The task:
Across the entries below, work out how many lines contain "START". Please give the number only.

Records for the exercise:
• • • • • • •
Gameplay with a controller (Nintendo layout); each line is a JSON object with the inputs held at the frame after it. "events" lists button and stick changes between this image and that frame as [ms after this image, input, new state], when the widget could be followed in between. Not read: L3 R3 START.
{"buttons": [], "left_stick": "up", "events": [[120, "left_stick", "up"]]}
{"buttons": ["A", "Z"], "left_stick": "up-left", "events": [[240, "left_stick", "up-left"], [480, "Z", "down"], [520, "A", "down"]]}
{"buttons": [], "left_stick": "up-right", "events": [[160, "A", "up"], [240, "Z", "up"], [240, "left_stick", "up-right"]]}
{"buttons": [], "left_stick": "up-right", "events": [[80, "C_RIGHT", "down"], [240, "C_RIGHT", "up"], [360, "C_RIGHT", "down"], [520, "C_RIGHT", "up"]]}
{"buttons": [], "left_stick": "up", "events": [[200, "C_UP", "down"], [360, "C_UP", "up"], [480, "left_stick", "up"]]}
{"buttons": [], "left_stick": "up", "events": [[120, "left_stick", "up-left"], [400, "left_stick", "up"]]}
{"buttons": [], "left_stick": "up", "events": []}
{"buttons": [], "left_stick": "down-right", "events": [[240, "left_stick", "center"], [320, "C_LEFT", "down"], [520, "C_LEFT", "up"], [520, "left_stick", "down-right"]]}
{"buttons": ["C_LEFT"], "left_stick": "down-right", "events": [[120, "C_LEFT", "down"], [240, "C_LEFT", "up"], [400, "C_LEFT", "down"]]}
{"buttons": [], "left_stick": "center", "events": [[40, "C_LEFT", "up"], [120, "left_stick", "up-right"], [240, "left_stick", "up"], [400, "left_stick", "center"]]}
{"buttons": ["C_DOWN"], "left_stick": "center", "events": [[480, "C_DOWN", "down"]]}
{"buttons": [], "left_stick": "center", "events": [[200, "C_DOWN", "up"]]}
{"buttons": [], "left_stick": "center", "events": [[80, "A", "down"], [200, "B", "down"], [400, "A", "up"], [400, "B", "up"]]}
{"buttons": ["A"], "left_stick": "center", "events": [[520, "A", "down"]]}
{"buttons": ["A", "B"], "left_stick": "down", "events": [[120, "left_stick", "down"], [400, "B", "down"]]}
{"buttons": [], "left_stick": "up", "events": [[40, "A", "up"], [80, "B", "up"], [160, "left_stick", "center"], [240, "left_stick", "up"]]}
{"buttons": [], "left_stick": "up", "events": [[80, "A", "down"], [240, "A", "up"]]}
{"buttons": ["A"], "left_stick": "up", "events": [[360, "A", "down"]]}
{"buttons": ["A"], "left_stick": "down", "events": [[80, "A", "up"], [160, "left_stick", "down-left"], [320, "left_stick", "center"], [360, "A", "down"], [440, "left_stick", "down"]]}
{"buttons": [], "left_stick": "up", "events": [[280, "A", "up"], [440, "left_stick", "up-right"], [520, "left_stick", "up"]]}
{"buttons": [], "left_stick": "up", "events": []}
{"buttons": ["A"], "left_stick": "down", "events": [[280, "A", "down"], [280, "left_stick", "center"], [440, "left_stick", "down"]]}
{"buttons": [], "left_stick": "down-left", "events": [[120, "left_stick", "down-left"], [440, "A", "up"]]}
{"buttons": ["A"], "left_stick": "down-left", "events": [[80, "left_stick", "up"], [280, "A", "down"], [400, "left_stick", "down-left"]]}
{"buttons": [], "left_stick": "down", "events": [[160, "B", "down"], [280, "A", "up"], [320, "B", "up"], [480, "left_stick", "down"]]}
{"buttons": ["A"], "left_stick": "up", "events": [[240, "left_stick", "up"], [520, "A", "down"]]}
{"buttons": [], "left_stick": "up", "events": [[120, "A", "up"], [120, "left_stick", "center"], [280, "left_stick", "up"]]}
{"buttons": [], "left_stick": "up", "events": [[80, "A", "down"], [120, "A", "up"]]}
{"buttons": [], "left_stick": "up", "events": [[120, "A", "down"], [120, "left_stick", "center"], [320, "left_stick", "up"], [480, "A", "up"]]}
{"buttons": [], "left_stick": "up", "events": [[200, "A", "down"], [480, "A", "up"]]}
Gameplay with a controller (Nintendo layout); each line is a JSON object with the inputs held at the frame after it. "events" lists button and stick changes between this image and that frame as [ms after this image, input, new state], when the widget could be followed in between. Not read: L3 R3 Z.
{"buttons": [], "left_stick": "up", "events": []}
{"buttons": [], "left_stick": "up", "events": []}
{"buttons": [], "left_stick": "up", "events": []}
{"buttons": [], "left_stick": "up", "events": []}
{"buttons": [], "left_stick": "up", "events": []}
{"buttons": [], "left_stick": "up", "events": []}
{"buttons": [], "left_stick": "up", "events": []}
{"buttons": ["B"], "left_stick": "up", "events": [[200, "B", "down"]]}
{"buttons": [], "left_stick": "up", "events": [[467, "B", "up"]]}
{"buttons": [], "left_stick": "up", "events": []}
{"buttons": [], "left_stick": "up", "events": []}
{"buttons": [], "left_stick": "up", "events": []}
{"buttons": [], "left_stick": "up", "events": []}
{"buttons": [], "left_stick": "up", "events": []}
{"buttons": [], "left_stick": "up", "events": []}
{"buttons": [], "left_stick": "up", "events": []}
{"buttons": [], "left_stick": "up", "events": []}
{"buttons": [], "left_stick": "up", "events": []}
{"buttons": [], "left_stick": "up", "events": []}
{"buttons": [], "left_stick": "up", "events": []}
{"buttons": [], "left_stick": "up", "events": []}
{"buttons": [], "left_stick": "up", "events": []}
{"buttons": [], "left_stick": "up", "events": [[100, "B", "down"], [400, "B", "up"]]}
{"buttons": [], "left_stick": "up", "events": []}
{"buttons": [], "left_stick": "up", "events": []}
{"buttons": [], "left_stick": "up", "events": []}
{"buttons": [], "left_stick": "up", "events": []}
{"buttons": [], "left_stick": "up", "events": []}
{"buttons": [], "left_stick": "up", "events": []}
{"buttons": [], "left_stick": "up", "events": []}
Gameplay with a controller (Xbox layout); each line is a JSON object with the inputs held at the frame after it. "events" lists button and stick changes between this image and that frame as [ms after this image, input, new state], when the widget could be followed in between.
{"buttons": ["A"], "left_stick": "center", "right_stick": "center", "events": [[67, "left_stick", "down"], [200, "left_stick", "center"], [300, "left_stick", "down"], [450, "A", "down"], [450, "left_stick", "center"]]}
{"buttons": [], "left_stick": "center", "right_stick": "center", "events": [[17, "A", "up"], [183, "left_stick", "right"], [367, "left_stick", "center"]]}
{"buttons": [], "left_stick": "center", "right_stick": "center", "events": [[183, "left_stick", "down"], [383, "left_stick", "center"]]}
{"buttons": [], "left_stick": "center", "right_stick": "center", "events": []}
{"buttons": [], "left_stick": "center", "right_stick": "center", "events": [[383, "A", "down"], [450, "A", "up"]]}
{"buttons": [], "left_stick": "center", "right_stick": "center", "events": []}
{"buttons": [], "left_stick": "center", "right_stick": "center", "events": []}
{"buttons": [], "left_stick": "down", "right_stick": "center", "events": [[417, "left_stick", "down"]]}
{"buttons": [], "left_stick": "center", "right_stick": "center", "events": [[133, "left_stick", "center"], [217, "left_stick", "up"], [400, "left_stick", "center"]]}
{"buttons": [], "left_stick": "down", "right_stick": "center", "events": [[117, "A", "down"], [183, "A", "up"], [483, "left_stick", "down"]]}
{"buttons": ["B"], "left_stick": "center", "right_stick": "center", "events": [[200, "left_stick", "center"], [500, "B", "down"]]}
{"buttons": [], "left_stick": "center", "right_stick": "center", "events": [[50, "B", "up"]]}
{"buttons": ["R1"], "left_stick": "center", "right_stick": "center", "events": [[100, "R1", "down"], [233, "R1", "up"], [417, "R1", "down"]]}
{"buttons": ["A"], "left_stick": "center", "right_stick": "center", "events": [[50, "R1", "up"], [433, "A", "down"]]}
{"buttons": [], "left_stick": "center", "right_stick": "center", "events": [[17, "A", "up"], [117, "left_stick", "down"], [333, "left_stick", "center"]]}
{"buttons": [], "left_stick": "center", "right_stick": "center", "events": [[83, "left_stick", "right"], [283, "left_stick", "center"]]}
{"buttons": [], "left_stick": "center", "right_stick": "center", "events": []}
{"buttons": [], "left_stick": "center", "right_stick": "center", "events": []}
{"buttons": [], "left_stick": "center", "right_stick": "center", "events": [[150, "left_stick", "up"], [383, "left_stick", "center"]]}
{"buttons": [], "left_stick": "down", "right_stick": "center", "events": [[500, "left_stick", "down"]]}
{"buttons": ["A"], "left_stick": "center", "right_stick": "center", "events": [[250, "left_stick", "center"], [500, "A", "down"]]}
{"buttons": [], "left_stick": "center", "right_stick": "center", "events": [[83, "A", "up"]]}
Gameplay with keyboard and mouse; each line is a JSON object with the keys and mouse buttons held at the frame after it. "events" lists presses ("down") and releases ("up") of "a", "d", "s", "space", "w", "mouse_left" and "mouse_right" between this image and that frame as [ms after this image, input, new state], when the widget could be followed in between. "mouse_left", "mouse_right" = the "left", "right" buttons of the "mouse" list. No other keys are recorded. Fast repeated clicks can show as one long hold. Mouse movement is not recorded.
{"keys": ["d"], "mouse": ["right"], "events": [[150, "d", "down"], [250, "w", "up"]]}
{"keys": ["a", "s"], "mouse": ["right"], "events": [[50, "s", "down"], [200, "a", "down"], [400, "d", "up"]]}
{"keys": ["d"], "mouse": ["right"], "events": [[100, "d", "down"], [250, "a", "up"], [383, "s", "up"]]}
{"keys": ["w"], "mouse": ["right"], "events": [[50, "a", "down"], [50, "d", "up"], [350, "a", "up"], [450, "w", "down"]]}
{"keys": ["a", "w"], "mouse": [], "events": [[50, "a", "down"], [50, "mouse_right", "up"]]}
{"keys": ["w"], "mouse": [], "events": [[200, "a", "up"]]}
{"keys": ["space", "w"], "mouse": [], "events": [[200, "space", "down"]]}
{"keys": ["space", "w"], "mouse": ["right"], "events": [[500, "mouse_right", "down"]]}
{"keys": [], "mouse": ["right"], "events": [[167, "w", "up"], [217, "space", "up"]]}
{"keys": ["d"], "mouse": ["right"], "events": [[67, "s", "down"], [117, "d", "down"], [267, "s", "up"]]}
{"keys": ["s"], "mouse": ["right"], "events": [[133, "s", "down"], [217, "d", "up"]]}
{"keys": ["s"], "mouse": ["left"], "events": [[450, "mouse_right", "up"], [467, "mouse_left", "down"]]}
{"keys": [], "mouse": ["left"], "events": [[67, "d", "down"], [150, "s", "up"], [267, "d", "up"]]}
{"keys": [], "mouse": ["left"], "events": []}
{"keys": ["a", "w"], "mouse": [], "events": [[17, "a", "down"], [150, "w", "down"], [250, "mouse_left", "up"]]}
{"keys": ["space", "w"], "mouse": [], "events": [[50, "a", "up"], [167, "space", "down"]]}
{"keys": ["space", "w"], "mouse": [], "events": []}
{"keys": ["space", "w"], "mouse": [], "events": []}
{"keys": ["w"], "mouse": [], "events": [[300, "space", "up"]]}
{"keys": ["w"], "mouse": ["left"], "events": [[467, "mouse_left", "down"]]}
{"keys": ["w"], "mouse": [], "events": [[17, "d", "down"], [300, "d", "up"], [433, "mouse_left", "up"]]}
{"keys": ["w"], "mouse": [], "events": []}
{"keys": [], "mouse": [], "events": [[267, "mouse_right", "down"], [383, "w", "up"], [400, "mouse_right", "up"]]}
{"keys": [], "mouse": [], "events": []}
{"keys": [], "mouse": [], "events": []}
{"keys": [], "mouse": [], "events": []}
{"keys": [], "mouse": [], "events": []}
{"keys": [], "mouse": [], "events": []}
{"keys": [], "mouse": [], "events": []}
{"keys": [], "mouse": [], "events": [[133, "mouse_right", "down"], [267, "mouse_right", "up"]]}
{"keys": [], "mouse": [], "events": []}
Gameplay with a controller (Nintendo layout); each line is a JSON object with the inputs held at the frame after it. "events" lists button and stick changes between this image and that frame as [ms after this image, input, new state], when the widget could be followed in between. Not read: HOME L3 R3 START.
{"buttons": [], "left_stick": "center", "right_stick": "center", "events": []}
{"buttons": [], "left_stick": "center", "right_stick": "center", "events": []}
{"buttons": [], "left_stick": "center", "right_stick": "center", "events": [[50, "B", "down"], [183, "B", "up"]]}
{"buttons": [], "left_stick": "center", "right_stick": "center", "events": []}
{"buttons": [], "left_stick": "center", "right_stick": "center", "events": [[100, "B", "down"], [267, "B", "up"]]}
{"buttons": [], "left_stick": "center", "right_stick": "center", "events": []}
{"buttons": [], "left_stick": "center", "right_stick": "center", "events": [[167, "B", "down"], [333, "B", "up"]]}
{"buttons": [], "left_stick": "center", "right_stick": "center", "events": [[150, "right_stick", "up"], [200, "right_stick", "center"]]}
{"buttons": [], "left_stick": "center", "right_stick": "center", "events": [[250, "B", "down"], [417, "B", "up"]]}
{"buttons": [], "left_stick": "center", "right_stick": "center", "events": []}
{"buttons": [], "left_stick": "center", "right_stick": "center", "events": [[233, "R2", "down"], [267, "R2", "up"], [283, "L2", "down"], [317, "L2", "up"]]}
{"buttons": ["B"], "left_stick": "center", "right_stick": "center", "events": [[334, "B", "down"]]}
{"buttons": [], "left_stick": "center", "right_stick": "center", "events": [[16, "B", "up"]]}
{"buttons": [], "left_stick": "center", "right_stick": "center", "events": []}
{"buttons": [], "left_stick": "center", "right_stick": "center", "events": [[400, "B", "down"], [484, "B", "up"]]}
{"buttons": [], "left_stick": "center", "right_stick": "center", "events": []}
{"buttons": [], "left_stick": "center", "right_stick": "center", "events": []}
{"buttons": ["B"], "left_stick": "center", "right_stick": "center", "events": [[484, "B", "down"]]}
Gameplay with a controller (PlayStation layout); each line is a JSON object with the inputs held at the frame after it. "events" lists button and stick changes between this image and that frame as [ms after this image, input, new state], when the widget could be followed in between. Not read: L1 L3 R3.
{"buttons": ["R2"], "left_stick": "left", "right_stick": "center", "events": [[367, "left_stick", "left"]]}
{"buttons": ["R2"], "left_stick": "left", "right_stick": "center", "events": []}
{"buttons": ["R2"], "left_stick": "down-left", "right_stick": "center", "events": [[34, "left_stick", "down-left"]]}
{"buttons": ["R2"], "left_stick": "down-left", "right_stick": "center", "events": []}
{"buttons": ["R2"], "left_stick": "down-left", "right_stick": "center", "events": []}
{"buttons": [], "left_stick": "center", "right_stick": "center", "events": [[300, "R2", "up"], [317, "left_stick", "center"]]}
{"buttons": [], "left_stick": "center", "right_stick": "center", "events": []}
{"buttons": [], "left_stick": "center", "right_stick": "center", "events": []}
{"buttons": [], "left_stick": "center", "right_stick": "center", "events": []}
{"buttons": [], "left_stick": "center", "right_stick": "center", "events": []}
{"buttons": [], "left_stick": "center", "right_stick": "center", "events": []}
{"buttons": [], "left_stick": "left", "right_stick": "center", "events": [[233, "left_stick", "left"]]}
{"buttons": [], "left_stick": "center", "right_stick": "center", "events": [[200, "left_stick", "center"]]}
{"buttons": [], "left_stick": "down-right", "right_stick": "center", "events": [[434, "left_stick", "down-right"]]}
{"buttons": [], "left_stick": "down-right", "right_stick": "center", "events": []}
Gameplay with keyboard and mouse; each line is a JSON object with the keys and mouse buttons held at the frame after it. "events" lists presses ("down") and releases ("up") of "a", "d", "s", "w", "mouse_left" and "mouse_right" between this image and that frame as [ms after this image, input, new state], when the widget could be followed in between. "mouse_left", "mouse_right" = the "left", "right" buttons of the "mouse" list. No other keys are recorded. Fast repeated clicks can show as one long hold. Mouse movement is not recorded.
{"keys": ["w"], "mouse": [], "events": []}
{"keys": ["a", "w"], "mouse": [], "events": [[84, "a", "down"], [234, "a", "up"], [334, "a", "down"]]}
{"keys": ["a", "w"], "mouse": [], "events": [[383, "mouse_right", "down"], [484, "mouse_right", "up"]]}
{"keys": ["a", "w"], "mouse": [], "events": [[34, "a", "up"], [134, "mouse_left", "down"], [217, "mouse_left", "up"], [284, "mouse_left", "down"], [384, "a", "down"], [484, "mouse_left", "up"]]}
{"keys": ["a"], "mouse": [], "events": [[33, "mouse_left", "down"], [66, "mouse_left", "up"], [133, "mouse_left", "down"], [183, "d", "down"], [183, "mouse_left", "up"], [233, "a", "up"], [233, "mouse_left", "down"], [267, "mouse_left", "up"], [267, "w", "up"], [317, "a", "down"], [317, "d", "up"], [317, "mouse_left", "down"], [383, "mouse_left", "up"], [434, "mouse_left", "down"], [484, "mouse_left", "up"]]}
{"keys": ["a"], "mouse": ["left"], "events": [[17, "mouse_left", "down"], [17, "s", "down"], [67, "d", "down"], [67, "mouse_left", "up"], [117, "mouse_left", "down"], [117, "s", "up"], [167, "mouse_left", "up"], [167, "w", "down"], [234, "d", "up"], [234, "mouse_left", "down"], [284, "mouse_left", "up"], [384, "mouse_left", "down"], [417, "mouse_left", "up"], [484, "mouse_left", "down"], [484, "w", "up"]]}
• • • • • • •
Answer section:
2